◆ Exercise materials ◆
_ _ _

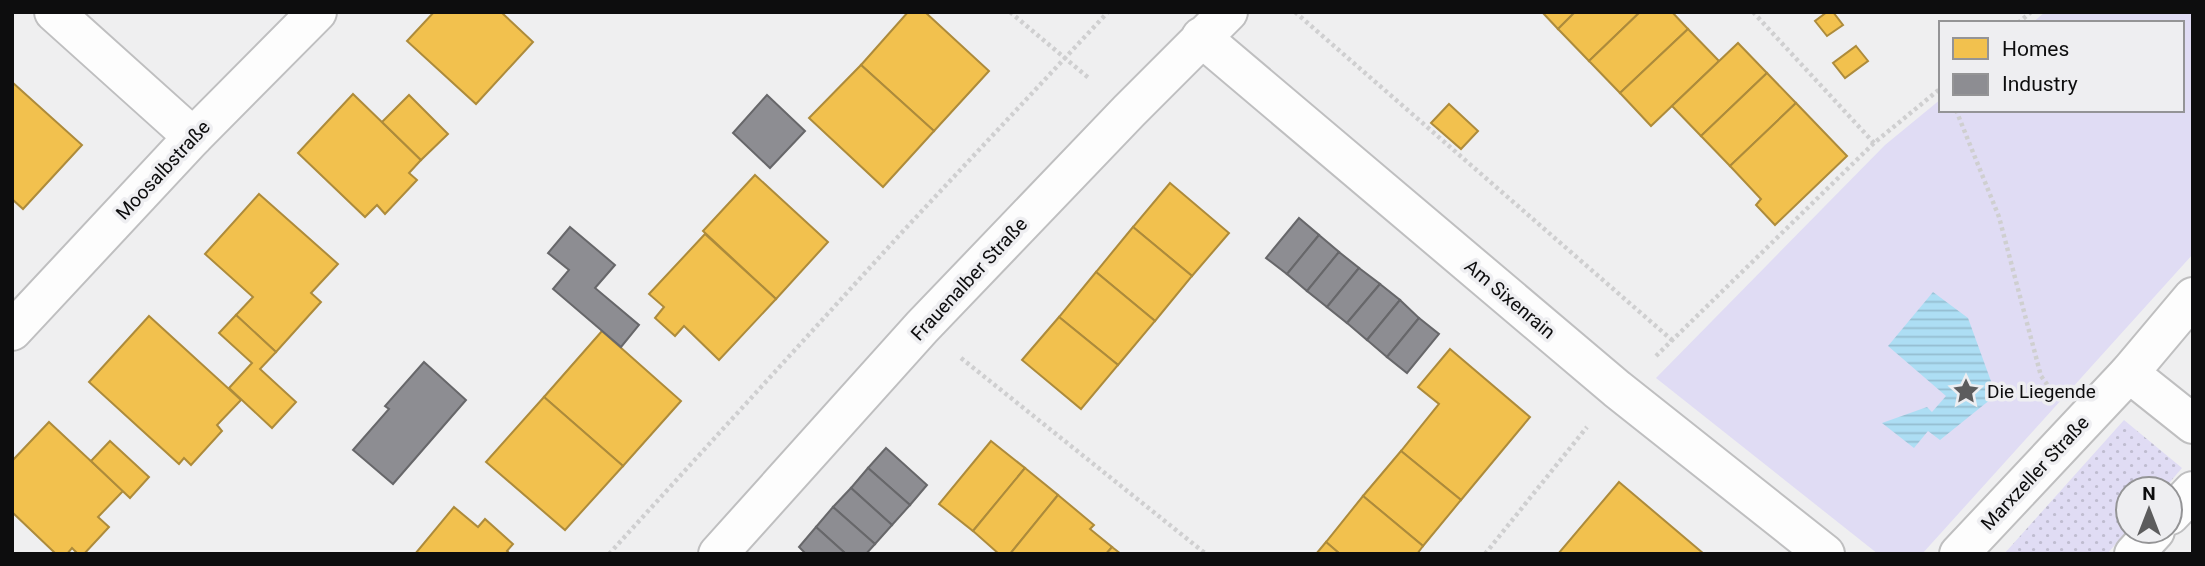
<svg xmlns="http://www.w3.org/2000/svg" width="2205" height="566" viewBox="0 0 2205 566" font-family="Roboto,sans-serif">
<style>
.grass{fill:url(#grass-dots)}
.green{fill:#e0dcf4}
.water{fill:url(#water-rules)}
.homes{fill:#f2c14e;stroke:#ad8b3b;stroke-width:2}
.industry{fill:#8d8d92;stroke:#67676a;stroke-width:2}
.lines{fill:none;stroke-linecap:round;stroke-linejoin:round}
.minor-casing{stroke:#bfbfc0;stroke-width:42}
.path{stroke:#cfcfd0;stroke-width:4.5;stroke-dasharray:3.5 3.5;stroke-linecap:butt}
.minor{stroke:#fdfdfd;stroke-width:38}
.labels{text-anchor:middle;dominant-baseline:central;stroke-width:7;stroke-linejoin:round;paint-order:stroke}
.street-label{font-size:19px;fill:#0d0d0e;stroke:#eeeef1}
.poi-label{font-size:19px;fill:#0d0d0e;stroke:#eeeef1;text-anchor:start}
</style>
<defs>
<pattern id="grass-dots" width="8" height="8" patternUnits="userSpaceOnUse" patternTransform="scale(1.75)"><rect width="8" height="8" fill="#e0dcf4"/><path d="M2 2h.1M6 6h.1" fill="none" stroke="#bfbcd0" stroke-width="1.8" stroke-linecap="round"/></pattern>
<pattern id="water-rules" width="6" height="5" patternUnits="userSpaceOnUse" patternTransform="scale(1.75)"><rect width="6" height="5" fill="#addef4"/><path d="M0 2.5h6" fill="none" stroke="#94bdd0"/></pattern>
</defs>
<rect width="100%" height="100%" fill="#efeff0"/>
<polygon class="grass" points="2124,420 2182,468 2164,489 2128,489 2128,530 2107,554 2004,554"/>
<polygon class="green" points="2045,12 2193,12 2193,254 1922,554 1878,554 1656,378 1885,145 1941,99 1941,110 2182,110 2182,23 2032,23"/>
<polygon class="water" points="1933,292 1968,318 1996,395 1940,440 1928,431 1914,448 1882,423 1927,407 1932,412 1946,396 1888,346"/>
<g class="homes">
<polygon points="434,12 501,12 533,42 476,104 407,41"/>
<polygon points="908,12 925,12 989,71 934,131 861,65"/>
<polygon points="1542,12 1575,12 1558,29"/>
<polygon points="1575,12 1640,12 1589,61 1558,29"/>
<polygon points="1640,12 1672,12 1688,29 1620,93 1589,61"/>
<polygon points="1827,12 1833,12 1843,25 1827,36 1815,21"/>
<polygon points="1688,29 1719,61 1651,126 1620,93"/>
<polygon points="1738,43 1767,73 1701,136 1672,106"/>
<polygon points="1856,46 1868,61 1845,78 1833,63"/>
<polygon points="861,65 934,131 883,187 809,118"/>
<polygon points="1767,73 1796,103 1730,166 1701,136"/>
<polygon points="12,82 82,145 23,209 12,199"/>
<polygon points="353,94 421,160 409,173 417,180 385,214 377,205 365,217 298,153"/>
<polygon points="409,95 448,134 421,160 382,122"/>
<polygon points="1796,103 1847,156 1775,225 1756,205 1761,199 1730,166"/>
<polygon points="1449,104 1478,131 1461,149 1431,123"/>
<polygon points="755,175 828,242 776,299 703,231"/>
<polygon points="1170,183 1229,233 1192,276 1133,227"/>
<polygon points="259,194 338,264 311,293 321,302 276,352 236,315 253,297 205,254"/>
<polygon points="1133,227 1192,276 1155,321 1096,272"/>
<polygon points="705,234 776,299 719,360 684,326 675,336 655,318 664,307 649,294"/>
<polygon points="1096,272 1155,321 1118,365 1059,317"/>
<polygon points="236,315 276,352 260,369 296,402 272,428 229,388 252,363 219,333"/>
<polygon points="149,316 241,400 217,425 222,431 191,465 184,458 179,464 89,382"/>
<polygon points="1059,317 1118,365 1081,409 1022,360"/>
<polygon points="602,331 681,401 623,466 544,397"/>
<polygon points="1450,349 1530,417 1461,500 1401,451 1439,404 1418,387"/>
<polygon points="544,397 623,466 565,530 486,462"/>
<polygon points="49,422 123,491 98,517 109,527 84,554 78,554 72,548 67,554 56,554 12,512 12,461"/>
<polygon points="110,441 149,477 130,498 91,461"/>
<polygon points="991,441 1025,468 973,531 939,504"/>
<polygon points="1401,451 1461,500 1423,546 1363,496"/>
<polygon points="1025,468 1058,495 1010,554 999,554 973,531"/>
<polygon points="1619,482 1704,554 1558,554"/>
<polygon points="1058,495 1094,525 1090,529 1112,547 1106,554 1010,554"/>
<polygon points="1363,496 1423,546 1417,554 1340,554 1326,542"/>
<polygon points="454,507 478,527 485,519 513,544 507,551 510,554 415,554"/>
<polygon points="1326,542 1340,554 1316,554"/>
<polygon points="1112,547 1121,554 1106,554"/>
</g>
<g class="industry">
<polygon points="767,95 805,131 770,168 733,133"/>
<polygon points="1299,218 1319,235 1287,274 1266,258"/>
<polygon points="570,227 615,265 595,288 639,325 621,347 553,289 569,270 548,253"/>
<polygon points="1319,235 1339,252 1307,291 1287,274"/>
<polygon points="1339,252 1359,268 1327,307 1307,291"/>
<polygon points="1359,268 1380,284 1347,323 1327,307"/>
<polygon points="1380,284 1400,300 1367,340 1347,323"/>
<polygon points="1400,300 1419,318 1387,357 1367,340"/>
<polygon points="1419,318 1439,334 1407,373 1387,357"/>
<polygon points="424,362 466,400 393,484 353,450 389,409 385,406"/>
<polygon points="886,448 927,485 910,505 868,468"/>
<polygon points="868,468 910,505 892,525 851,488"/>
<polygon points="851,488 892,525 875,544 833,507"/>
<polygon points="833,507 875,544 866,554 846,554 816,527"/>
<polygon points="816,527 846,554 806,554 799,547"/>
</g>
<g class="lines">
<defs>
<g id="minor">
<polyline points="54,12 193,137"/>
<polyline points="1201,37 1617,389 1825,554"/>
<polyline points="12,331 193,137 317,12"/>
<polyline points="2129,373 2193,424"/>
<polyline points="2170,515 2193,491"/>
<polyline points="718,554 922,327 1129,111 1228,12"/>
<polyline points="1959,554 2129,373 2193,297"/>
<polyline points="2134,554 2155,531"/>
</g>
</defs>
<use href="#minor" class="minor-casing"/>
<g class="path">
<polyline points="1010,12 1090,79"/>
<polyline points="1295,12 1673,341"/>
<polyline points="1753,12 1874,143"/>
<polyline points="2018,23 2031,12"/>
<polyline points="1956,110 1999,217 2041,376 2049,387"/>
<polyline points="1656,356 1874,143 1941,88"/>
<polyline points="961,358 1206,554"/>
<polyline points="609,554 905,229 1108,12"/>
<polyline points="1485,554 1587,427"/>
</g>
<use href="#minor" class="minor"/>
</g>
<defs>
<symbol id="sight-bare" viewBox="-9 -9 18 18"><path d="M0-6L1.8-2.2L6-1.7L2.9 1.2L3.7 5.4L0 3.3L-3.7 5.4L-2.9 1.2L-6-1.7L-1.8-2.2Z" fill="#5c5c5d" stroke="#eeeef1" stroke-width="2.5" paint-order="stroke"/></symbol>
</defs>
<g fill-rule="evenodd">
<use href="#sight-bare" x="1947" y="372" width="38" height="38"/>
</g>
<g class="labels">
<g class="street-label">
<text transform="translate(163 170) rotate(-47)">Moosalbstraße</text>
<text transform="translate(969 279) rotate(-47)">Frauenalber Straße</text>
<text transform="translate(1510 299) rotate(40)">Am Sixenrain</text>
<text transform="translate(2035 473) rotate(-47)">Marxzeller Straße</text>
</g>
<g class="poi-label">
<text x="1987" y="391">Die Liegende</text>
</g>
</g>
<rect width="2205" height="566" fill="none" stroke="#0d0d0e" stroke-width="28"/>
<rect x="1939" y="21" width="245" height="91" fill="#eeeef1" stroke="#949496" stroke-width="2"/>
<rect x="1953" y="38" width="35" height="21" fill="#f2c14e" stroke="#949496" stroke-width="2"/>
<text x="2002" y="56" font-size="21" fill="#0d0d0e">Homes</text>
<rect x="1953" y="74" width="35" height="21" fill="#8d8d92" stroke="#949496" stroke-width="2"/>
<text x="2002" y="91" font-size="21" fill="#0d0d0e">Industry</text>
<g transform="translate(2149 510)"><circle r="33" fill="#eeeef1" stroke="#949496" stroke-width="2"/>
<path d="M0-5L12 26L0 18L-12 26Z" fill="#5c5c5d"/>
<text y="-10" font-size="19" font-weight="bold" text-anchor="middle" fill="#0d0d0e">N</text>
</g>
</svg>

_ _ _

◆ Task details ◆
Search the material above for "lines". Copy each line that has it.

◆ Output of the exercise ◆
.lines{fill:none;stroke-linecap:round;stroke-linejoin:round}
<g class="lines">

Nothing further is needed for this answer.